I like to read posts starting at the first one and seeing everyone along the way. That is how I used to be able to read the tug posts. Now all of a sudden I am getting the most recent post first and the first post is last so I have to go to the bottom and read up.  I have tried the other Hybrid and the like threads but they don't show everything and I want it all. What am I doing wrong?  Did I change some setting?
Thanks


----------



## AwayWeGo (Apr 8, 2008)

*Newest Entry On Top.*




stonebroke said:


> I like to read posts starting at the first one and seeing everyone along the way. That is how I used to be able to read the tug posts. Now all of a sudden I am getting the most recent post first and the first post is last so I have to go to the bottom and read up.  I have tried the other Hybrid and the like threads but they don't show everything and I want it all. What am I doing wrong?  Did I change some setting?

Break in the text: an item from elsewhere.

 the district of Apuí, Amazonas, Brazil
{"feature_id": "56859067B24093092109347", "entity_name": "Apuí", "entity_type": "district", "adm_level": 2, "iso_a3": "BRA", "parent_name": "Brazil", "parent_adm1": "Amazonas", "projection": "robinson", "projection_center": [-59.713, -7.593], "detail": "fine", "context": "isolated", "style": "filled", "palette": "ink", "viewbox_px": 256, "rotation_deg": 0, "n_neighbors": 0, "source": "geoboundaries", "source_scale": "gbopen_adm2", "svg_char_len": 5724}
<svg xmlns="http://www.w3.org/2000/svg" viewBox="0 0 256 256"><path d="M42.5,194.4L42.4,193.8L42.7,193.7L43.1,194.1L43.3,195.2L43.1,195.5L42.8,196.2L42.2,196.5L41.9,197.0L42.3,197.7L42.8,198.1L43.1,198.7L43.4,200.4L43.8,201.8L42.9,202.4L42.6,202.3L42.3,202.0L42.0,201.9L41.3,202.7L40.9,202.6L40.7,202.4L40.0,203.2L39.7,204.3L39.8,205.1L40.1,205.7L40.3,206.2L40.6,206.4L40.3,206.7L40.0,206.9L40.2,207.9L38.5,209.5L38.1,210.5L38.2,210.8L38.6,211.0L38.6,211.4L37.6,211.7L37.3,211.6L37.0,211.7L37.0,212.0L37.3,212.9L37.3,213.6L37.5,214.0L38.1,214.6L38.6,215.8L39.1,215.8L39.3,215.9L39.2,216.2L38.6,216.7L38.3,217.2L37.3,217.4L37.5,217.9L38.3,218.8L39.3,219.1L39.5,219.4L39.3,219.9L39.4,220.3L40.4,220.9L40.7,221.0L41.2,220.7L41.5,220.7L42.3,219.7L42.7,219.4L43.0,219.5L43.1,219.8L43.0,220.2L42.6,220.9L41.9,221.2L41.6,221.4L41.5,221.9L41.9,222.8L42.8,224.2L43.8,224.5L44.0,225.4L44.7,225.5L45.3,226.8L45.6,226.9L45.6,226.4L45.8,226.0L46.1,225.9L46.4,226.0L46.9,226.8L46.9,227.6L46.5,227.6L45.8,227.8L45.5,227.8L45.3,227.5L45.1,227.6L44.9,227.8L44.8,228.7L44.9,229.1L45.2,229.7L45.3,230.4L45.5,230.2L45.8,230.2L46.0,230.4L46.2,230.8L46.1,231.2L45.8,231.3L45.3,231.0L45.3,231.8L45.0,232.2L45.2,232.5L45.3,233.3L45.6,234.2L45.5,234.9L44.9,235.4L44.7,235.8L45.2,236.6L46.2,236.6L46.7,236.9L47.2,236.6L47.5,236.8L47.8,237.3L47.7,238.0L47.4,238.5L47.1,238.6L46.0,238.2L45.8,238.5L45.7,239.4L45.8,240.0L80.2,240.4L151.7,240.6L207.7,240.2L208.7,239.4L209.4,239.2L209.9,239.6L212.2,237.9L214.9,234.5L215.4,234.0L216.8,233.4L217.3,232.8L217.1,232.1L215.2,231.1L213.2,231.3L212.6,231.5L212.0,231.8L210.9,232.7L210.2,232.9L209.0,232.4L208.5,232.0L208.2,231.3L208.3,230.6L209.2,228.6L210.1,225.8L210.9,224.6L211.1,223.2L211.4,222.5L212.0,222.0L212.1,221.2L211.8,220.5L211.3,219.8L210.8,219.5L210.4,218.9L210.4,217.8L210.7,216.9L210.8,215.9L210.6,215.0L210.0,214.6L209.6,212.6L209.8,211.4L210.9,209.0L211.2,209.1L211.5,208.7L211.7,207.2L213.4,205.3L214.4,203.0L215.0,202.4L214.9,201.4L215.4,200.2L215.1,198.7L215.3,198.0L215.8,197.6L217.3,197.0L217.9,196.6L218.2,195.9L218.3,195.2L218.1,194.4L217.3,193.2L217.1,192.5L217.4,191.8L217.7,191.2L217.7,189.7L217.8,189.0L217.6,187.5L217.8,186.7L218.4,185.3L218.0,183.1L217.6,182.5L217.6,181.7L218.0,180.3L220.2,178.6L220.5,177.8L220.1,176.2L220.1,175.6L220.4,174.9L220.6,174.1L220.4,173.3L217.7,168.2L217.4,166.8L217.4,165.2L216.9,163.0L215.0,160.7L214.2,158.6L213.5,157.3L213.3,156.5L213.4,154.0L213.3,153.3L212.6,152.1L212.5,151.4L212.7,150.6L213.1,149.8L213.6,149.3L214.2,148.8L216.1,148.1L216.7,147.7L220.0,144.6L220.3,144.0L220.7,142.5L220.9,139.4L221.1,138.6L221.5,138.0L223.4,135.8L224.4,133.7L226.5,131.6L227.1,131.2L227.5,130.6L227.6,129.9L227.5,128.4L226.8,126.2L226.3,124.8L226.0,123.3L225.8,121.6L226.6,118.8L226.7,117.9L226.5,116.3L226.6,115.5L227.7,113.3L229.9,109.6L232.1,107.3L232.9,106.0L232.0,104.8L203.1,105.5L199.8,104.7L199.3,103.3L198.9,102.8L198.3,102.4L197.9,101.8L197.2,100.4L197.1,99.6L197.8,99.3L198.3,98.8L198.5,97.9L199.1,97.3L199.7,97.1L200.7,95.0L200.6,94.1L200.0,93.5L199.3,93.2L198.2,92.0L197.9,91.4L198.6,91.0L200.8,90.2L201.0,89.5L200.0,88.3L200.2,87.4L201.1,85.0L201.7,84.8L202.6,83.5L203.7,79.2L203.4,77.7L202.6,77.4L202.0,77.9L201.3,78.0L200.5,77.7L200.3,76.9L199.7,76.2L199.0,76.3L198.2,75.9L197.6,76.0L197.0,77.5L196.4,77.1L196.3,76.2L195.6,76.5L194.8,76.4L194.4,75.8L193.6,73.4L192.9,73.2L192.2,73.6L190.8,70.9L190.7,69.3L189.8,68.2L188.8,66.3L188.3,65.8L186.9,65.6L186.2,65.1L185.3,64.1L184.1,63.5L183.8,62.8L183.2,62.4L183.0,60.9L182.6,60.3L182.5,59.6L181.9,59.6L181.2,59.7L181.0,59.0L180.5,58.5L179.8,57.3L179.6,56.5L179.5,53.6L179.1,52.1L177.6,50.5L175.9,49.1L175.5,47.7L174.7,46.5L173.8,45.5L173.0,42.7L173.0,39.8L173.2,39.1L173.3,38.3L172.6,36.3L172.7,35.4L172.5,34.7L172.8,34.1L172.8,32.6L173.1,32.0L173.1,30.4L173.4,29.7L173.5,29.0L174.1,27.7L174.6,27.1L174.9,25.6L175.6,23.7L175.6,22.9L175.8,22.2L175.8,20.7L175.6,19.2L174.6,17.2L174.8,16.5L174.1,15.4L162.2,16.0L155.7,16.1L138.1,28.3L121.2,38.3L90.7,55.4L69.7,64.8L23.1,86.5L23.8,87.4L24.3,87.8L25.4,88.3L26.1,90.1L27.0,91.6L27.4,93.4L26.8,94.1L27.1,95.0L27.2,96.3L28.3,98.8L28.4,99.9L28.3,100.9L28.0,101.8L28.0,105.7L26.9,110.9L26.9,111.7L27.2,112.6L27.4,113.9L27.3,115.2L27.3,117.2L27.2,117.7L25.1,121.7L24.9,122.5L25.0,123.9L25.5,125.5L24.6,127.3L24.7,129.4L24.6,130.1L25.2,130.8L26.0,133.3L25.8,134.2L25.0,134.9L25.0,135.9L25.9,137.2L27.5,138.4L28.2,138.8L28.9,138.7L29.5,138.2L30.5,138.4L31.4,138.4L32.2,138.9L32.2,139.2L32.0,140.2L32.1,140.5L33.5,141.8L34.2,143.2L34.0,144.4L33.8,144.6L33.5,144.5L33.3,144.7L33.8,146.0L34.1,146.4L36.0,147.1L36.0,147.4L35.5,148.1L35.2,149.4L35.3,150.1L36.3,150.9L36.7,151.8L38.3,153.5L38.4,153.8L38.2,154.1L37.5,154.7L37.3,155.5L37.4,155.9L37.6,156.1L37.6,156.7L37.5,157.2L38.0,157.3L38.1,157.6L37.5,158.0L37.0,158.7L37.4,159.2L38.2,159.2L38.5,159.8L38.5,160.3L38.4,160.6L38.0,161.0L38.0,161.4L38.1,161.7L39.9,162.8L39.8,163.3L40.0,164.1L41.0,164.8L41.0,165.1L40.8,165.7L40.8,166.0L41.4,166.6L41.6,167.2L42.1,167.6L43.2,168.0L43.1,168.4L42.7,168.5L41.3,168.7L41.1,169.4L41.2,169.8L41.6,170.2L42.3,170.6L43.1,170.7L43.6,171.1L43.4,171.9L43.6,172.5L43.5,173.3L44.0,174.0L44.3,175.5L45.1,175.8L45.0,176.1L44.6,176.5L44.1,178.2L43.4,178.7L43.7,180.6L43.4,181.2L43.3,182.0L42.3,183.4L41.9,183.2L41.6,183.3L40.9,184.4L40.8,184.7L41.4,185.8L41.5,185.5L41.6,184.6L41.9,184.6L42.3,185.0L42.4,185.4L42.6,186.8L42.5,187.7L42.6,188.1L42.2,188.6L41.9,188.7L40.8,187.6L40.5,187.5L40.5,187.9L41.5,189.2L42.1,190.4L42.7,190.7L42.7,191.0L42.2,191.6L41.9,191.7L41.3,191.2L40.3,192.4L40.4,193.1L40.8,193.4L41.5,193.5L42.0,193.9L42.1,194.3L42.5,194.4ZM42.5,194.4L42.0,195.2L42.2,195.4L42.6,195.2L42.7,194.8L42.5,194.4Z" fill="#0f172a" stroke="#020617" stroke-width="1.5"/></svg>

I like to see the newest topic entry at the top, then scroll down for the 1s that came in before that, with the original entry last.  Don't ask me why -- that's just the way I like it.  And that's how I have it set up on my electric computer -- although I don't remember what I did to get it to do that. 

I think there are some settings for switching things around to suit different people's preferences.  Pretty considerate of the software designers, eh?  

-- Alan Cole, McLean (Fairfax County), Viriginia, USA.​


----------



## Dave M (Apr 8, 2008)

Go to "Quick Links" above and click on "Edit Options". You'll notice that under "Thread Display Options", you probably have "Linear - Newest First" as your current setting. Change it to "Linear - Oldest First", which was probably your old and favorite setting. Then click on "Save Changes" at the bottom of that page.


----------



## Makai Guy (Apr 8, 2008)

For future reference, answers to most of your BBS operational questions can be found in the Troubleshooting Help sticky thread in the About TUG BBS forum.

For this question in particular:
http://www.tugbbs.com/forums/showthread.php?t=10879


----------



## stonebroke (Apr 9, 2008)

*That was it*

Thanks for the help. My settings had been changed somehow.  I am back to reading it the way I like.


----------